| INSTRUCTION 1 |
In the passage on tillage shank plugging, where is the baseline width W1 measured in one embodiment?
| INSTRUCTION 2 |
Translate this sentence from the passage on tillage shank plugging into Spanish: "In some embodiments, the width of the surface features 158 is greatest at the opening."
| INSTRUCTION 3 |
Give every label made of a capital letter followed by a digit (such as W1) that appears in the passage on tillage shank plugging.

| TEXT PROVIDED |
In general, the surface features 158 are V-shaped due to the
V-shaped features that are formed in the contour of the soil layer
150 by the tillage points 104 of the shank assemblies 100. It
should be appreciated that, while the surface features 158 will be
discussed herein with respect to their V-shape, the surface
features 158 may have any other characteristic shape depending on
the type and/or shape of the tillage point 104 or other shank
attachment members that may be similarly evaluated as will be
described below.
[0040] During a normal, non-plugged operating condition of the
implement 10, the lane profiles of the lanes 154 have an expected
contour. For example, the V-shaped surface features 158 of the lane
profiles of the lanes 154 may have a first or baseline width W1 and
a first or baseline depth D1. In one embodiment, the baseline width
W1 is measured at the opening or top of the V-shaped surface
features 158 along the vertical direction V1. However, the baseline
width W1 may be measured at any other depth of the surface features
158. In some embodiments, the width of the surface features 158 is
greatest at the opening. Further, in one embodiment, the baseline
depth D1 is measured between the opening of the surface features
158 and the lowest point of the surface features 158 along the
vertical direction V1. However, in some embodiments, the baseline
depth D1 may instead be measured between a normal or expected field
surface and the lowest point of the surface features 158 along the
vertical direction. Each of the baseline width W1 and the baseline
depth D1 is indicative of a normal, non-plugged operating condition
of the shank assemblies 100. Accordingly, any deviation from the
baseline depth D1 and/or the baseline width W1 may be indicative of
a plugged operation condition of the respective shank assembly 100,
as will be described in greater detail below.
[0041] The residue coverage, including the distribution of residue
and/or the percentage of residue coverage, along the surface of the
aft portion of the field may also have baseline or expected values
during normal, non-plugged operating condition of the shank
assemblies 100. For instance, during normal operation of the shank
assemblies 100, it is generally expected that an even, continuous
distribution of residue will be present across the entire lateral
width L1 of the field surface 156, e.g., across the lanes 154 and
between the lanes 154, such that there are no "gaps" in the residue
layer 152 across the field surface 156. Similarly, it is also
generally expected that a substantially constant percentage of
residue coverage will exist across the entire lateral width L1 of
the field, e.g., across the lanes 154 and between the lanes 154,
such that the thickness T1 of the residue layer 152 is
substantially constant across the field surface 156. Accordingly,
deviations from the expected or baseline residue coverage, such as
a value corresponding to the quality of the distribution of residue
and/or percentage of residue coverage, may indicate a plugged
operating condition of the respective shank assembly(ies) 100, as
will be described further below.

| RAW DATA |
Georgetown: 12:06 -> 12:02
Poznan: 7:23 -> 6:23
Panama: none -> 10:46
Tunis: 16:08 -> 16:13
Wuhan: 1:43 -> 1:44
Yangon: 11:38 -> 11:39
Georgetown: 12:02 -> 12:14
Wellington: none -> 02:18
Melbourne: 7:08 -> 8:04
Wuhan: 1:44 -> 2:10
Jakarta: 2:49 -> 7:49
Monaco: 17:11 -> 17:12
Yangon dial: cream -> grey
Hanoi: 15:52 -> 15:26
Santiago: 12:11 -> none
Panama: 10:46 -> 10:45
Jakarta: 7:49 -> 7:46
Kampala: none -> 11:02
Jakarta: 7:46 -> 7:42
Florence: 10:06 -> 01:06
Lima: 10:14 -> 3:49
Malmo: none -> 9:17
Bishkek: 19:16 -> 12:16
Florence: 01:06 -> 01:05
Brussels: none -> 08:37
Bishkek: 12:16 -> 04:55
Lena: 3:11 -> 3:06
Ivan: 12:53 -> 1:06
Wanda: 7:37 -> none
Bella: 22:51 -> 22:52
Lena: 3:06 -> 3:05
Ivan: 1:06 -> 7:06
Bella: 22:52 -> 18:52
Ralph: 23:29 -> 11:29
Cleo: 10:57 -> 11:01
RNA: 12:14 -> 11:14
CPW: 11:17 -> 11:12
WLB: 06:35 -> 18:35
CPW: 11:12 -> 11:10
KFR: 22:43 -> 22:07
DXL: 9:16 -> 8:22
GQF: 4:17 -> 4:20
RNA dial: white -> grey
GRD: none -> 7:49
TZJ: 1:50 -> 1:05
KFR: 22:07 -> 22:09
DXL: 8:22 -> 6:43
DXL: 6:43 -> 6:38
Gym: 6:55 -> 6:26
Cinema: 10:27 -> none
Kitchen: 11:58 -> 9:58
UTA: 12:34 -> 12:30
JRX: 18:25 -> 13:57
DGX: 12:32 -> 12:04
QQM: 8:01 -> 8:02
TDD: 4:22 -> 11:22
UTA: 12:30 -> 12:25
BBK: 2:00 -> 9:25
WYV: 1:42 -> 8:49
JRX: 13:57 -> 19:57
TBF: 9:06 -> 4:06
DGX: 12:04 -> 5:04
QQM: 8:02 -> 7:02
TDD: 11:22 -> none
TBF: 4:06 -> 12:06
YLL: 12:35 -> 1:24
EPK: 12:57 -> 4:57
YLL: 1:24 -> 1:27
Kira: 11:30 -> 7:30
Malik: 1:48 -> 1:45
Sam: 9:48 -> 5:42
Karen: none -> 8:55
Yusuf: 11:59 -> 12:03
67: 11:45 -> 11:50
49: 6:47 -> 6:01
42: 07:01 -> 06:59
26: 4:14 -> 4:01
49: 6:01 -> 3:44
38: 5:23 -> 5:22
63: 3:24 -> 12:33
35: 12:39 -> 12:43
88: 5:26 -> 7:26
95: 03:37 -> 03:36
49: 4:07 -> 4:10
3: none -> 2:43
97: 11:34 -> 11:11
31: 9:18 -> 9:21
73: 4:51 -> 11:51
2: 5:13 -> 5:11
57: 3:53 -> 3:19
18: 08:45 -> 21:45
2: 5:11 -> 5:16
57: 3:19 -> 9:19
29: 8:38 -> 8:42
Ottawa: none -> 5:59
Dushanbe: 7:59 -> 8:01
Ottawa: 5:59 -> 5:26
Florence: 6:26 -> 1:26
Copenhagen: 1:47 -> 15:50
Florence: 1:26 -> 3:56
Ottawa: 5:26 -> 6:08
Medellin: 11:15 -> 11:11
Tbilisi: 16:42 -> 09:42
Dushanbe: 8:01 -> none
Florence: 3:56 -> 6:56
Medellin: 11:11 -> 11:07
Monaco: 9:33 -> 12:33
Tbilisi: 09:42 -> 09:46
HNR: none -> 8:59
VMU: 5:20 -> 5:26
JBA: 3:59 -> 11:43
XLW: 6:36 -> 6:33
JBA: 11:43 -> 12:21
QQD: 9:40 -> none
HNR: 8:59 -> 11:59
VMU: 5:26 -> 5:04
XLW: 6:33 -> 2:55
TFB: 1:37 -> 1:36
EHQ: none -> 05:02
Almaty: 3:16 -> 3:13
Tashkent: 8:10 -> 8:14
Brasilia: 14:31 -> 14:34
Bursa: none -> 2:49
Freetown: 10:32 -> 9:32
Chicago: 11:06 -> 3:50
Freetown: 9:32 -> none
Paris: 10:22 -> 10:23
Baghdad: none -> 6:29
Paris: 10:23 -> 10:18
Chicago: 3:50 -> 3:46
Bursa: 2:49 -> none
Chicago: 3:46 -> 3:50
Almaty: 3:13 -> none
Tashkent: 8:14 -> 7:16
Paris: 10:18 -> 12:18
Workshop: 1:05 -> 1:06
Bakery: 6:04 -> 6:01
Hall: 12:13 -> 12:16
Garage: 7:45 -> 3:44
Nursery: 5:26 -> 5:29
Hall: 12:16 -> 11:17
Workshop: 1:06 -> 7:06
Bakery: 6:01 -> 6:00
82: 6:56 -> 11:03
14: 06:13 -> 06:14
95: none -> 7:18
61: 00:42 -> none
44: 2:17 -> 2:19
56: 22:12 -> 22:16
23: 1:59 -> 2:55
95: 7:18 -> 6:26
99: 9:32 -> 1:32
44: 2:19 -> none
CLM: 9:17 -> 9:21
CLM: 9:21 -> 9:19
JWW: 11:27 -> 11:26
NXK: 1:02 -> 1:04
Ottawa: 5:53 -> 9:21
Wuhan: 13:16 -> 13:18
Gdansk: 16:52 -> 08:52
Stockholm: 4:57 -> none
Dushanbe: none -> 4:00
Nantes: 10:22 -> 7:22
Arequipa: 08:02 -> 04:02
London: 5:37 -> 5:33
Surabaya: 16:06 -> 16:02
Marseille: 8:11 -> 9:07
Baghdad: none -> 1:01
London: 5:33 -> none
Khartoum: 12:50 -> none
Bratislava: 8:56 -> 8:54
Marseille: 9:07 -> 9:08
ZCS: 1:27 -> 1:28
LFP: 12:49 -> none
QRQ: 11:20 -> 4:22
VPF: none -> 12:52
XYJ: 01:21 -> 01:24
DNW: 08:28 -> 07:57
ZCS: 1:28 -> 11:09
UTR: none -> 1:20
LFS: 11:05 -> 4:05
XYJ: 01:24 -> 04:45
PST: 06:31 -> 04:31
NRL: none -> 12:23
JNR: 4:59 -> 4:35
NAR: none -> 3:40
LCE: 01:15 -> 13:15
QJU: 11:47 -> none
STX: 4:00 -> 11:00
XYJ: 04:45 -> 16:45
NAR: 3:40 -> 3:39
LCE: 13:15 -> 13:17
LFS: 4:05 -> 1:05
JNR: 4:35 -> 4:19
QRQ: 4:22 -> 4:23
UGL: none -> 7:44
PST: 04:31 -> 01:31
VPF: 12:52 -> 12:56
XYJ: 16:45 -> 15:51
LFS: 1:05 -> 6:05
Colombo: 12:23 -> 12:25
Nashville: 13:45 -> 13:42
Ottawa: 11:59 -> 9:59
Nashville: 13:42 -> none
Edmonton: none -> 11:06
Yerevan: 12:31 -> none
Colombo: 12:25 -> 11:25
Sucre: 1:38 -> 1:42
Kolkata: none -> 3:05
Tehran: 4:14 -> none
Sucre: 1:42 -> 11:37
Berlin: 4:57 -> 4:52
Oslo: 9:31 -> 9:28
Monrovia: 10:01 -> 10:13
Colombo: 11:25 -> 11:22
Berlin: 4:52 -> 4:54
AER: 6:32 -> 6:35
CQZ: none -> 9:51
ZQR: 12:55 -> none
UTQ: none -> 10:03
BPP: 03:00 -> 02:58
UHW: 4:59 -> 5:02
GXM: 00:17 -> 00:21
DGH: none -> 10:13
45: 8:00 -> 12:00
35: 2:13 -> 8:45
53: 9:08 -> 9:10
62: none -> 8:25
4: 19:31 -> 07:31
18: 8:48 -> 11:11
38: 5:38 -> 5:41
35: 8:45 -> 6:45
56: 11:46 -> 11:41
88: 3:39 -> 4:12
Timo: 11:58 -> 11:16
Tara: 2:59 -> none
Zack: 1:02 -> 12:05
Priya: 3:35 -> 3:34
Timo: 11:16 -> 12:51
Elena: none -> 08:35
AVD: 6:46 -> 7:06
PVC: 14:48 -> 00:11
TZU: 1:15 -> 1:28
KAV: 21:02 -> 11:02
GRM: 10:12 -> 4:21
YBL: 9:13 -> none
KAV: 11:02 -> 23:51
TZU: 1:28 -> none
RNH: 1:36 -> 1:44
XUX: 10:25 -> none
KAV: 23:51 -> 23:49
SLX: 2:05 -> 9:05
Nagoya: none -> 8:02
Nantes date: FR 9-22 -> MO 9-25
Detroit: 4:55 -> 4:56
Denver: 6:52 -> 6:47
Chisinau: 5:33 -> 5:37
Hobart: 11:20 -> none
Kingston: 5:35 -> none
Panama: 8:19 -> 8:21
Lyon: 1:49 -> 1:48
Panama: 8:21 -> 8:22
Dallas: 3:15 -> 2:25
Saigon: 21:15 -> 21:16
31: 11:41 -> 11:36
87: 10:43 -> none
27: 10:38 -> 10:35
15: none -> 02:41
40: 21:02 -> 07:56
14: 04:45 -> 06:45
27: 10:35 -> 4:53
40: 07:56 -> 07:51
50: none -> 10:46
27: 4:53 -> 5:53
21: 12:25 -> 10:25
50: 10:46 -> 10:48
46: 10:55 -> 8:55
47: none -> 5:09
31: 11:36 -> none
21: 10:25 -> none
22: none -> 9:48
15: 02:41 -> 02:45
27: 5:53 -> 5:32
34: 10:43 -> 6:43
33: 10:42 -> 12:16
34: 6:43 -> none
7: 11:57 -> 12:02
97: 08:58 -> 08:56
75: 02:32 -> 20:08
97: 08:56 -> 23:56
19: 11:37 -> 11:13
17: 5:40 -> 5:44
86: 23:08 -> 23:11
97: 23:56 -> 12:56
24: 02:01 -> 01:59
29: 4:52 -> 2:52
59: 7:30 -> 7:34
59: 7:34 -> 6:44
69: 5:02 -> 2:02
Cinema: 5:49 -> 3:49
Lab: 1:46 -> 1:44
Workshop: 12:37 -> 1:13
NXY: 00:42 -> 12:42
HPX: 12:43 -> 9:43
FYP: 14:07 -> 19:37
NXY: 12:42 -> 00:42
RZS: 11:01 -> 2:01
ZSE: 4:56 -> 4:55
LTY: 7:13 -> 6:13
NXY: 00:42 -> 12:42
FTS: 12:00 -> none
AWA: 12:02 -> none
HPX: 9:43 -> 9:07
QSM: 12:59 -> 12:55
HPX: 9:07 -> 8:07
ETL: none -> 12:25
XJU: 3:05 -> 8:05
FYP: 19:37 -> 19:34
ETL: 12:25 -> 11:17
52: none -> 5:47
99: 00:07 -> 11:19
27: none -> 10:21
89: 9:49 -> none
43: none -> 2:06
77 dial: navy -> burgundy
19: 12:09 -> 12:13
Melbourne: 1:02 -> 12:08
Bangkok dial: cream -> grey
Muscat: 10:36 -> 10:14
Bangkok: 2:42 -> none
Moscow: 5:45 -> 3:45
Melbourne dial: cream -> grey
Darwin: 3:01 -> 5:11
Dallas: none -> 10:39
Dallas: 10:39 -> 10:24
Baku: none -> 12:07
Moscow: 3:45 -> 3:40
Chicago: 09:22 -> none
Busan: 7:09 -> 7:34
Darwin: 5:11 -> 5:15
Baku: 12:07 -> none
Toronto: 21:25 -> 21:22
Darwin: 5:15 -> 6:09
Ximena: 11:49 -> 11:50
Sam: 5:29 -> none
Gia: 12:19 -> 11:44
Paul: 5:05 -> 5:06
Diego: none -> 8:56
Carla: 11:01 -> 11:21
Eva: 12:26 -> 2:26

| FULL SOLUTION 1 |
At the opening or top of the V-shaped surface features 158, along the vertical direction V1.

| FULL SOLUTION 2 |
En algunas realizaciones, el ancho de las características superficiales 158 es máximo en la abertura.

| FULL SOLUTION 3 |
W1, D1, V1, L1, T1